Wpływ działań regulacyjnych oraz czynników makro- i
mikroekonomicznych na poziom inwestycji operatorów telekomunikacyjnych
w latach 2006-2010.

Celem analizy jest wskazanie wpływu działań regulacyjnych oraz
czynników makro- i mikroekonomicznych na poziom inwestycji operatorów
telekomunikacyjnych w latach 2006-2010. Dokument koncentruje się na
przedsięwzięciach, na które największe oddziaływanie miały regulacje
podjęte przez Prezesa UKE.

Z przeprowadzonej analizy wynika, że największe nakłady inwestycyjne
w badanym okresie (2006-2010) ponieśli operatorzy telefonii ruchomej
(54% wszystkich nakładów), operatorzy stacjonarni (35%), najmniej
natomiast operatorzy sieci TVK (11%). Przedsiębiorcy świadczący usługi
ruchome nie poddali się ogólnoświatowej tendencji ograniczania
inwestycji. W 2009 r. obniżyli swoje nakłady zaledwie o 0,6%, w
sytuacji gdy operatorzy stacjonarni już w roku 2008 dokonali redukcji
na poziomie 31,4%, a przedsiębiorcy TVK aż o 76,1% w roku 2007. Rok
2010 upłynął również pod znakiem spadków, także w telefonii ruchomej –
o 28,5%.

Niemal trzykrotnie większe wydatki dotyczyły sieci dostępowej niż
szkieletowej i także w tym przypadku najwięcej zainwestowali operatorzy
telefonii ruchomej – łącznie ponad 8 mld PLN.

W segmencie telefonii mobilnej największe wzrosty inwestycji
wykazywał P4. Przy spadkowej tendencji właściwej operatorom
zasiedziałym (PTC, PTK Centertel, Polkomtel), nowi gracze na rynku (P4,
Aero2 oraz CenterNet) odznaczali się wysoką dynamiką wzrostu, w
konsekwencji wszyscy operatorzy komórkowi zanotowali wzrost wydatków
inwestycyjnych w latach 2006-2009. Jednak w 2010 roku wszyscy
operatorzy obniżyli nakłady na inwestycje.

Najszybciej rosły nakłady na Internet mobilny, co obrazuje kategoria
wydatków na dostęp internetowy 2G/3G (prawie dwukrotny wzrost w latach
2006-2009) przy zmiennym trendzie inwestycji w stacjonarne łącza xDSL.
W badanym okresie ich wartość wzrosła do poziomu 1,37 mld PLN w 2007
roku, następnie spadła o 49%, by w 2010 roku ponownie wrócić do poziomu
bliskiego wartości z 2007 roku.

########

- Lista zadań
1/ Streść tekst o inwestycjach telekomunikacyjnych w dwóch zdaniach.
2/ Przepisz bez zmian fragment tekstu o inwestycjach telekomunikacyjnych, który zaczyna się od słów „Celem analizy jest”; skończ po słowach „przez Prezesa UKE.”.

Dane segmentacji:
########

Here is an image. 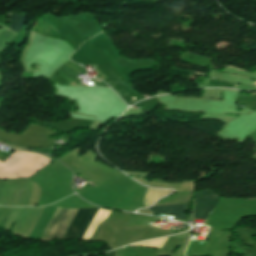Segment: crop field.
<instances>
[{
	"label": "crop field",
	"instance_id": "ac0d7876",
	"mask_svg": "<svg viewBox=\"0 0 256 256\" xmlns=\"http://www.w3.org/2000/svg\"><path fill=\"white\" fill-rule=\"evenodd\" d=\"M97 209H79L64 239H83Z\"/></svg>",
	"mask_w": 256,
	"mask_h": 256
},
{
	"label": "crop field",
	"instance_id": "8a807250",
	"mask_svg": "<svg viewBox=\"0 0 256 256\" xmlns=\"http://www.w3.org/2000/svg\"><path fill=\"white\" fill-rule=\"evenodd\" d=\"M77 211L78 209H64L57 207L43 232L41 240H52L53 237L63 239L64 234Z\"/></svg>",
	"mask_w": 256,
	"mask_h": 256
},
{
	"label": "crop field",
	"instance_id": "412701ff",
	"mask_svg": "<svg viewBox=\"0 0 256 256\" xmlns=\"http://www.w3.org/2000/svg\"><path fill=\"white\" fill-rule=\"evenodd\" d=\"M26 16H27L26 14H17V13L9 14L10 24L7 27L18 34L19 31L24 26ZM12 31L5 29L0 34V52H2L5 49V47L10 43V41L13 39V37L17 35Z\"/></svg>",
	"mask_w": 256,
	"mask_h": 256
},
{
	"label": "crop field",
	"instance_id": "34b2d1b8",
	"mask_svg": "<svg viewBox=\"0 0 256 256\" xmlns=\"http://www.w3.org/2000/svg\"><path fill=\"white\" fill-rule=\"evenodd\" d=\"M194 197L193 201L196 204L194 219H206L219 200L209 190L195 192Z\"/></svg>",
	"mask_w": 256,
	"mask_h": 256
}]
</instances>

########

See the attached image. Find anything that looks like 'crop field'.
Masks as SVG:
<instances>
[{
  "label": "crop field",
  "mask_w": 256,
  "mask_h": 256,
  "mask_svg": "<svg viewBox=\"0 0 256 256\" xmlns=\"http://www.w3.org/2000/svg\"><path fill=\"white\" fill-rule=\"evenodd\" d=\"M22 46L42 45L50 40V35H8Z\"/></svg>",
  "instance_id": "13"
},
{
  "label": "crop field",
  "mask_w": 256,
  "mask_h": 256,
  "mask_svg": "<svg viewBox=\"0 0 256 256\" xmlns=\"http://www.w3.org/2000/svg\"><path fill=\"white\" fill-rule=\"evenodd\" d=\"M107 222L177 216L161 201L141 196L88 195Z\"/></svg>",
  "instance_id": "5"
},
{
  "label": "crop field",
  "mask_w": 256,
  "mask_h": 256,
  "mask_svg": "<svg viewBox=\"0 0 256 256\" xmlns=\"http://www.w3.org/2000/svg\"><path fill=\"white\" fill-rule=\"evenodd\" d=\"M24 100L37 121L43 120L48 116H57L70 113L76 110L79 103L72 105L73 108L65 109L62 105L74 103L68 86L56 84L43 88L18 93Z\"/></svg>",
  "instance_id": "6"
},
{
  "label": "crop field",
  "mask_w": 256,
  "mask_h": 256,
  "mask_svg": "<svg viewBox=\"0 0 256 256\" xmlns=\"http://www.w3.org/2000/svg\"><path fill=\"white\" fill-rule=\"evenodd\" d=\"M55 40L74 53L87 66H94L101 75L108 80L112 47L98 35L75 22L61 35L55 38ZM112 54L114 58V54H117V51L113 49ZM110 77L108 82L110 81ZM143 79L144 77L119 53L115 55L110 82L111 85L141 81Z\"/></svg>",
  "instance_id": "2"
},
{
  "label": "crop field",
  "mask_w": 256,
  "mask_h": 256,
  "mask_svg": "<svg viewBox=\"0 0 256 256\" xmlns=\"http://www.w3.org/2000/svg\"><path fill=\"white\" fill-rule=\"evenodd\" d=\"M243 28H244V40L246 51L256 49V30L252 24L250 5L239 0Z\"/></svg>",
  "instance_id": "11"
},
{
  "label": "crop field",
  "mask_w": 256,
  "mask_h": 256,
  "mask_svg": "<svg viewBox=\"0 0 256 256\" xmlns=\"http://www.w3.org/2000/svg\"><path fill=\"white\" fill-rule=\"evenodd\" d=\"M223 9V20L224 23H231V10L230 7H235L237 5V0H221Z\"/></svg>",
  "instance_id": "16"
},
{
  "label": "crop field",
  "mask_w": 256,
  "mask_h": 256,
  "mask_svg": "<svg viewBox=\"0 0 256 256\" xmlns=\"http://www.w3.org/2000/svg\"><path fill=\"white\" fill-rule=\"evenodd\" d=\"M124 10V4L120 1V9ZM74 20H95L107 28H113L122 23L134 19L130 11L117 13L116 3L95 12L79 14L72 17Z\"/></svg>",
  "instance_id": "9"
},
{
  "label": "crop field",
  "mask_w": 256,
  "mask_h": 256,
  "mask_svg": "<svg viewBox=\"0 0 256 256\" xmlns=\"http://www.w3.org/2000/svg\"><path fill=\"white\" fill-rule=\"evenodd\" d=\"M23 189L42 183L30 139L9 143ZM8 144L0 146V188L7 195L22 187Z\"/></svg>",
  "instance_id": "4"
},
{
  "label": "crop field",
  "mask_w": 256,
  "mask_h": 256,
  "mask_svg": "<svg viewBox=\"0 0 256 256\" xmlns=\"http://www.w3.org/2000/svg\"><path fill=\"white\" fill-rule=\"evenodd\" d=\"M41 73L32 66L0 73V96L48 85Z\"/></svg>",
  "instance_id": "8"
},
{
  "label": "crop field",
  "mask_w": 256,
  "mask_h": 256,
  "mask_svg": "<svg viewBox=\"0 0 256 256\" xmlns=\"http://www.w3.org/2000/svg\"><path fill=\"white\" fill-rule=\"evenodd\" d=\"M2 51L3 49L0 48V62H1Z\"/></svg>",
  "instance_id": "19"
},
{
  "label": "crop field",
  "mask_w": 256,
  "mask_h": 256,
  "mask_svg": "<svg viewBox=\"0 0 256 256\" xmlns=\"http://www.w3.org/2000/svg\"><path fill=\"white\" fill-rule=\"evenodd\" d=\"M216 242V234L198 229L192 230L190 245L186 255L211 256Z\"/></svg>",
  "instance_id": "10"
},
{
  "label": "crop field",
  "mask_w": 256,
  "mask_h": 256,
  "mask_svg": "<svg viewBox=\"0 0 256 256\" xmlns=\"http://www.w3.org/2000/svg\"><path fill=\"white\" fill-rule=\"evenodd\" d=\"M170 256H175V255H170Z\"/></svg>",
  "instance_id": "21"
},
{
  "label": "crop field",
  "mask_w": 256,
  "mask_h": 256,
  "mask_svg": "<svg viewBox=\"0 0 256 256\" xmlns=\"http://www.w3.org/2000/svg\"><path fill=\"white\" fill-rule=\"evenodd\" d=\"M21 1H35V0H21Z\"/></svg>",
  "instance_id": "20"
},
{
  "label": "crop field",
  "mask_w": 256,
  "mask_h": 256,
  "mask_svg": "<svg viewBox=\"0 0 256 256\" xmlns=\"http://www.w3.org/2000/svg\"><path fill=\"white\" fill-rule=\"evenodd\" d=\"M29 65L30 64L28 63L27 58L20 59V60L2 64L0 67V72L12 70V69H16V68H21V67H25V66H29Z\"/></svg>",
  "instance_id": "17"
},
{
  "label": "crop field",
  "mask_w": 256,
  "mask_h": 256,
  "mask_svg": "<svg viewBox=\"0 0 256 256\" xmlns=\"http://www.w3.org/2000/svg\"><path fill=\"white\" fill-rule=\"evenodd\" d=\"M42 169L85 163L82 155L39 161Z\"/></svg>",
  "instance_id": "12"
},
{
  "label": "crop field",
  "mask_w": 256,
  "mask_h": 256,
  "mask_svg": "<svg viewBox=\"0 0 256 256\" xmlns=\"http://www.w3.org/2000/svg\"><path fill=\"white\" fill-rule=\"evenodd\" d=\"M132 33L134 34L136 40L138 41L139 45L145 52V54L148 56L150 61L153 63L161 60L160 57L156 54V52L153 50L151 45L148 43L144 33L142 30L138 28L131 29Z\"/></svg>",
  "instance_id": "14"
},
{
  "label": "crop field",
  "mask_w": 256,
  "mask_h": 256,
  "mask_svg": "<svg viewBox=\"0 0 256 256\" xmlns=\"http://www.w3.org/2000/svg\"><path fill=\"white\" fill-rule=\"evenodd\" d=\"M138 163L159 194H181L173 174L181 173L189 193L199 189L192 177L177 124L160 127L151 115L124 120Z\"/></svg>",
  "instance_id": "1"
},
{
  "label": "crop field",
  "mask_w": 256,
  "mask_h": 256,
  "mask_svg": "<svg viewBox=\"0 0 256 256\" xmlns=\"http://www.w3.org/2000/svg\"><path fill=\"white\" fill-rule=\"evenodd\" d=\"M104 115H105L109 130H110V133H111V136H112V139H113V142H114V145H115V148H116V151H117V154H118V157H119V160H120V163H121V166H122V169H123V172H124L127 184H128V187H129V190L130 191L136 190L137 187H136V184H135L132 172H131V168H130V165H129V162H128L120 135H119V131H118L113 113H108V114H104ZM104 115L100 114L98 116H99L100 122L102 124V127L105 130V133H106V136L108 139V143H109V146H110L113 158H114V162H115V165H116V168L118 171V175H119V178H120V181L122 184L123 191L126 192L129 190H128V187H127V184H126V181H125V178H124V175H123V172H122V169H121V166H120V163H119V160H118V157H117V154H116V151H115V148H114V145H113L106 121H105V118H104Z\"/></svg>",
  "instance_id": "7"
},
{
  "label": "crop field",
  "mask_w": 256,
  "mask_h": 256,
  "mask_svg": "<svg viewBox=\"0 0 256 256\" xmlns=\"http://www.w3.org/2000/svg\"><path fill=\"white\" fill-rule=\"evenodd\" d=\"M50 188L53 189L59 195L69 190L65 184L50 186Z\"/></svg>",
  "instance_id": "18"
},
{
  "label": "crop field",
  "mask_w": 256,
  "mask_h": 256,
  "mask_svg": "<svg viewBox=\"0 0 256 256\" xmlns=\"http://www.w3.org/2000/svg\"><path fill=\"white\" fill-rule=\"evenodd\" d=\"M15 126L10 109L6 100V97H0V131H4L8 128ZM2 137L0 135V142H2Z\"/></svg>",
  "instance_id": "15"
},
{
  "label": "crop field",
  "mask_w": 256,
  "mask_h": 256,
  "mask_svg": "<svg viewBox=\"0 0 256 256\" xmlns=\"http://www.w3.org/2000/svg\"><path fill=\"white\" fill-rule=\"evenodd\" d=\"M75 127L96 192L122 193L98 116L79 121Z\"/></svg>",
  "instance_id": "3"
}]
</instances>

########

- Wyniki ćwiczenia
1/ Tekst analizuje, jak działania regulacyjne oraz czynniki makro- i mikroekonomiczne wpłynęły na inwestycje operatorów telekomunikacyjnych w latach 2006-2010, skupiając się na przedsięwzięciach, na które najbardziej oddziałały regulacje Prezesa UKE. Najwięcej zainwestowali operatorzy telefonii ruchomej (54% wszystkich nakładów), którzy nie poddali się ogólnoświatowej tendencji ograniczania inwestycji, choć w 2010 roku także ich nakłady spadły, a najszybciej rosły wydatki na Internet mobilny.

2/
Celem analizy jest wskazanie wpływu działań regulacyjnych oraz
czynników makro- i mikroekonomicznych na poziom inwestycji operatorów
telekomunikacyjnych w latach 2006-2010. Dokument koncentruje się na
przedsięwzięciach, na które największe oddziaływanie miały regulacje
podjęte przez Prezesa UKE.